Set down every record below exactly as it stands, leaving out the pictures.

[[ Source material open ]]

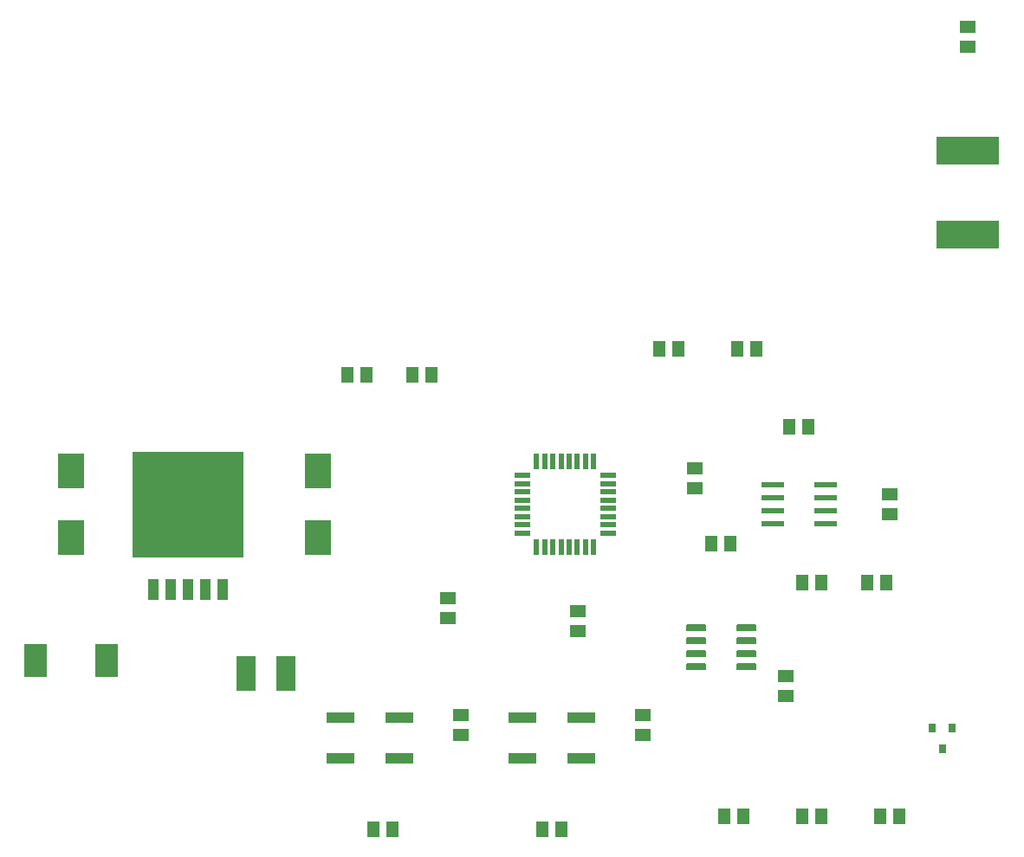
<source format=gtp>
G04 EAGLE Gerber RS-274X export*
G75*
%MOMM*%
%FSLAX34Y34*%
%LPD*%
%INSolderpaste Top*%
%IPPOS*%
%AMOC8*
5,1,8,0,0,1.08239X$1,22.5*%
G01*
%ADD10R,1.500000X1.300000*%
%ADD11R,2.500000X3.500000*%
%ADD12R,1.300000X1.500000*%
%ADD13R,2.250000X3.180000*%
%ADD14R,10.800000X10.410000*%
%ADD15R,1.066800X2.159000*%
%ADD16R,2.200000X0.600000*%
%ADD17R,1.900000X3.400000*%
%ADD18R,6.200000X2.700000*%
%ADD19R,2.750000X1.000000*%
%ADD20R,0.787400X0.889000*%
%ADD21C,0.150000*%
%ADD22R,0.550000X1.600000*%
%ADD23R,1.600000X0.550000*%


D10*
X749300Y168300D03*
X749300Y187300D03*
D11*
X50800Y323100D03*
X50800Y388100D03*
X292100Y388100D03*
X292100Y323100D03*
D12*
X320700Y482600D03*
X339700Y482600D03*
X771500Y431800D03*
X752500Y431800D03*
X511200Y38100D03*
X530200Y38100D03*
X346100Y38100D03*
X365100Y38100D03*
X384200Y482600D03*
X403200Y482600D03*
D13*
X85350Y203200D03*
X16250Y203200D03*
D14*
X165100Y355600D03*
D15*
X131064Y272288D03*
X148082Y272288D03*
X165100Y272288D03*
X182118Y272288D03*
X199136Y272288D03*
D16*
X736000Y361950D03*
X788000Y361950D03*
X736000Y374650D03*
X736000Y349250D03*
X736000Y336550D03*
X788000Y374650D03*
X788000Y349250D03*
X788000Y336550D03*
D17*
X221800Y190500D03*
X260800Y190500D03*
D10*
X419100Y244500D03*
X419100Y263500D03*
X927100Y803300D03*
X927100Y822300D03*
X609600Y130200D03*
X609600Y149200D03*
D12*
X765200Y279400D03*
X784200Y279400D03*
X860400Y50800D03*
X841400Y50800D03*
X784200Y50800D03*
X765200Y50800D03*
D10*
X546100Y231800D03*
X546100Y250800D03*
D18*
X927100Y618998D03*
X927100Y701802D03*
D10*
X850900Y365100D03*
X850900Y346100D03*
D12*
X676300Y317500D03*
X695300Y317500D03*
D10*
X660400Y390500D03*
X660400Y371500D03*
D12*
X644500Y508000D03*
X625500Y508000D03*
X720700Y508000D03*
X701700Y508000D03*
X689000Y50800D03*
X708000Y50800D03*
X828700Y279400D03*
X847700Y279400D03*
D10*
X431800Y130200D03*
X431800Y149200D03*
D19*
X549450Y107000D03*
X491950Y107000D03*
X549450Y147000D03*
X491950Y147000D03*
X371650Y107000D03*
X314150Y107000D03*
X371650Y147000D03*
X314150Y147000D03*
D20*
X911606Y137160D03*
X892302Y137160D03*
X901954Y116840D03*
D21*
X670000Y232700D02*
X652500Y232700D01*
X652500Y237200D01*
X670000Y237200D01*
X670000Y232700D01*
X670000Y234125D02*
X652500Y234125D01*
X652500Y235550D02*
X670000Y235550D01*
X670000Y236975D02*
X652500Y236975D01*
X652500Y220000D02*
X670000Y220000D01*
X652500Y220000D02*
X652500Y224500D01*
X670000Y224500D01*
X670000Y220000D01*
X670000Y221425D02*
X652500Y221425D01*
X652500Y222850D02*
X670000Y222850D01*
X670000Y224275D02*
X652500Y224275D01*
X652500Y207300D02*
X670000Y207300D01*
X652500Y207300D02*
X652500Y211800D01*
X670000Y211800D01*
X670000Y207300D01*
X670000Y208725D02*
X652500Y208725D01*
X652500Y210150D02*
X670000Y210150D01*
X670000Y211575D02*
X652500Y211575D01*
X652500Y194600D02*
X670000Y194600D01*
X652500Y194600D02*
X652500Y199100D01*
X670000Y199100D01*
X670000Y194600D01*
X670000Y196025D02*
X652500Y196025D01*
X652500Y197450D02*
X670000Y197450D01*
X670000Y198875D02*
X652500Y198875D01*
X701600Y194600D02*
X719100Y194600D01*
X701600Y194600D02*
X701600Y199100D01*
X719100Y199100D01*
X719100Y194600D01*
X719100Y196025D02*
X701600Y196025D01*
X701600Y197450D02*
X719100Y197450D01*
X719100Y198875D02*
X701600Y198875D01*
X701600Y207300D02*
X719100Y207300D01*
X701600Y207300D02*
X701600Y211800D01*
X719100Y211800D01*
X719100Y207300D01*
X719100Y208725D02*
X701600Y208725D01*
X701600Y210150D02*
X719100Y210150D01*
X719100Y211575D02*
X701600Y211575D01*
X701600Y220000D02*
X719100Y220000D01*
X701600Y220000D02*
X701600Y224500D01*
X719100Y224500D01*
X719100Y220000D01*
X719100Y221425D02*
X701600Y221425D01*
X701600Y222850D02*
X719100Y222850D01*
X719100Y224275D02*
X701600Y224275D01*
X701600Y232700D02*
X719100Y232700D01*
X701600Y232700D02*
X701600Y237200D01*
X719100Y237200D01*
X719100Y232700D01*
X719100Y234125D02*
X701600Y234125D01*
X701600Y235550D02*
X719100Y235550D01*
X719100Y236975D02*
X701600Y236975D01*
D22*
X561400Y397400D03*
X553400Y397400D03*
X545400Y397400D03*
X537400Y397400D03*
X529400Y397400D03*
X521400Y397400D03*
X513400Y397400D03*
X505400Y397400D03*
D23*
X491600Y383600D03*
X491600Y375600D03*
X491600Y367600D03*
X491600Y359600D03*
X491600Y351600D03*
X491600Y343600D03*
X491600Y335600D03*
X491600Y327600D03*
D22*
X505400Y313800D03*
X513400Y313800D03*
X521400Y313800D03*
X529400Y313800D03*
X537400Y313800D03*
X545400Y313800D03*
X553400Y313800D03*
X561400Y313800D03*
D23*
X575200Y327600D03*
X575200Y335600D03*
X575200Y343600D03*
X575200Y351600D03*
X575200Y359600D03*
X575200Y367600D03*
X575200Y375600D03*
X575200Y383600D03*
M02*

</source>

[[ Source material closed ]]

◆ **Finished task**
<source format=gtp>
G04 EAGLE Gerber RS-274X export*
G75*
%MOMM*%
%FSLAX34Y34*%
%LPD*%
%INSolderpaste Top*%
%IPPOS*%
%AMOC8*
5,1,8,0,0,1.08239X$1,22.5*%
G01*
%ADD10R,1.500000X1.300000*%
%ADD11R,2.500000X3.500000*%
%ADD12R,1.300000X1.500000*%
%ADD13R,2.250000X3.180000*%
%ADD14R,10.800000X10.410000*%
%ADD15R,1.066800X2.159000*%
%ADD16R,2.200000X0.600000*%
%ADD17R,1.900000X3.400000*%
%ADD18R,6.200000X2.700000*%
%ADD19R,2.750000X1.000000*%
%ADD20R,0.787400X0.889000*%
%ADD21C,0.150000*%
%ADD22R,0.550000X1.600000*%
%ADD23R,1.600000X0.550000*%


D10*
X749300Y168300D03*
X749300Y187300D03*
D11*
X50800Y323100D03*
X50800Y388100D03*
X292100Y388100D03*
X292100Y323100D03*
D12*
X320700Y482600D03*
X339700Y482600D03*
X771500Y431800D03*
X752500Y431800D03*
X511200Y38100D03*
X530200Y38100D03*
X346100Y38100D03*
X365100Y38100D03*
X384200Y482600D03*
X403200Y482600D03*
D13*
X85350Y203200D03*
X16250Y203200D03*
D14*
X165100Y355600D03*
D15*
X131064Y272288D03*
X148082Y272288D03*
X165100Y272288D03*
X182118Y272288D03*
X199136Y272288D03*
D16*
X736000Y361950D03*
X788000Y361950D03*
X736000Y374650D03*
X736000Y349250D03*
X736000Y336550D03*
X788000Y374650D03*
X788000Y349250D03*
X788000Y336550D03*
D17*
X221800Y190500D03*
X260800Y190500D03*
D10*
X419100Y244500D03*
X419100Y263500D03*
X927100Y803300D03*
X927100Y822300D03*
X609600Y130200D03*
X609600Y149200D03*
D12*
X765200Y279400D03*
X784200Y279400D03*
X860400Y50800D03*
X841400Y50800D03*
X784200Y50800D03*
X765200Y50800D03*
D10*
X546100Y231800D03*
X546100Y250800D03*
D18*
X927100Y618998D03*
X927100Y701802D03*
D10*
X850900Y365100D03*
X850900Y346100D03*
D12*
X676300Y317500D03*
X695300Y317500D03*
D10*
X660400Y390500D03*
X660400Y371500D03*
D12*
X644500Y508000D03*
X625500Y508000D03*
X720700Y508000D03*
X701700Y508000D03*
X689000Y50800D03*
X708000Y50800D03*
X828700Y279400D03*
X847700Y279400D03*
D10*
X431800Y130200D03*
X431800Y149200D03*
D19*
X549450Y107000D03*
X491950Y107000D03*
X549450Y147000D03*
X491950Y147000D03*
X371650Y107000D03*
X314150Y107000D03*
X371650Y147000D03*
X314150Y147000D03*
D20*
X911606Y137160D03*
X892302Y137160D03*
X901954Y116840D03*
D21*
X670000Y232700D02*
X652500Y232700D01*
X652500Y237200D01*
X670000Y237200D01*
X670000Y232700D01*
X670000Y234125D02*
X652500Y234125D01*
X652500Y235550D02*
X670000Y235550D01*
X670000Y236975D02*
X652500Y236975D01*
X652500Y220000D02*
X670000Y220000D01*
X652500Y220000D02*
X652500Y224500D01*
X670000Y224500D01*
X670000Y220000D01*
X670000Y221425D02*
X652500Y221425D01*
X652500Y222850D02*
X670000Y222850D01*
X670000Y224275D02*
X652500Y224275D01*
X652500Y207300D02*
X670000Y207300D01*
X652500Y207300D02*
X652500Y211800D01*
X670000Y211800D01*
X670000Y207300D01*
X670000Y208725D02*
X652500Y208725D01*
X652500Y210150D02*
X670000Y210150D01*
X670000Y211575D02*
X652500Y211575D01*
X652500Y194600D02*
X670000Y194600D01*
X652500Y194600D02*
X652500Y199100D01*
X670000Y199100D01*
X670000Y194600D01*
X670000Y196025D02*
X652500Y196025D01*
X652500Y197450D02*
X670000Y197450D01*
X670000Y198875D02*
X652500Y198875D01*
X701600Y194600D02*
X719100Y194600D01*
X701600Y194600D02*
X701600Y199100D01*
X719100Y199100D01*
X719100Y194600D01*
X719100Y196025D02*
X701600Y196025D01*
X701600Y197450D02*
X719100Y197450D01*
X719100Y198875D02*
X701600Y198875D01*
X701600Y207300D02*
X719100Y207300D01*
X701600Y207300D02*
X701600Y211800D01*
X719100Y211800D01*
X719100Y207300D01*
X719100Y208725D02*
X701600Y208725D01*
X701600Y210150D02*
X719100Y210150D01*
X719100Y211575D02*
X701600Y211575D01*
X701600Y220000D02*
X719100Y220000D01*
X701600Y220000D02*
X701600Y224500D01*
X719100Y224500D01*
X719100Y220000D01*
X719100Y221425D02*
X701600Y221425D01*
X701600Y222850D02*
X719100Y222850D01*
X719100Y224275D02*
X701600Y224275D01*
X701600Y232700D02*
X719100Y232700D01*
X701600Y232700D02*
X701600Y237200D01*
X719100Y237200D01*
X719100Y232700D01*
X719100Y234125D02*
X701600Y234125D01*
X701600Y235550D02*
X719100Y235550D01*
X719100Y236975D02*
X701600Y236975D01*
D22*
X561400Y397400D03*
X553400Y397400D03*
X545400Y397400D03*
X537400Y397400D03*
X529400Y397400D03*
X521400Y397400D03*
X513400Y397400D03*
X505400Y397400D03*
D23*
X491600Y383600D03*
X491600Y375600D03*
X491600Y367600D03*
X491600Y359600D03*
X491600Y351600D03*
X491600Y343600D03*
X491600Y335600D03*
X491600Y327600D03*
D22*
X505400Y313800D03*
X513400Y313800D03*
X521400Y313800D03*
X529400Y313800D03*
X537400Y313800D03*
X545400Y313800D03*
X553400Y313800D03*
X561400Y313800D03*
D23*
X575200Y327600D03*
X575200Y335600D03*
X575200Y343600D03*
X575200Y351600D03*
X575200Y359600D03*
X575200Y367600D03*
X575200Y375600D03*
X575200Y383600D03*
M02*

</source>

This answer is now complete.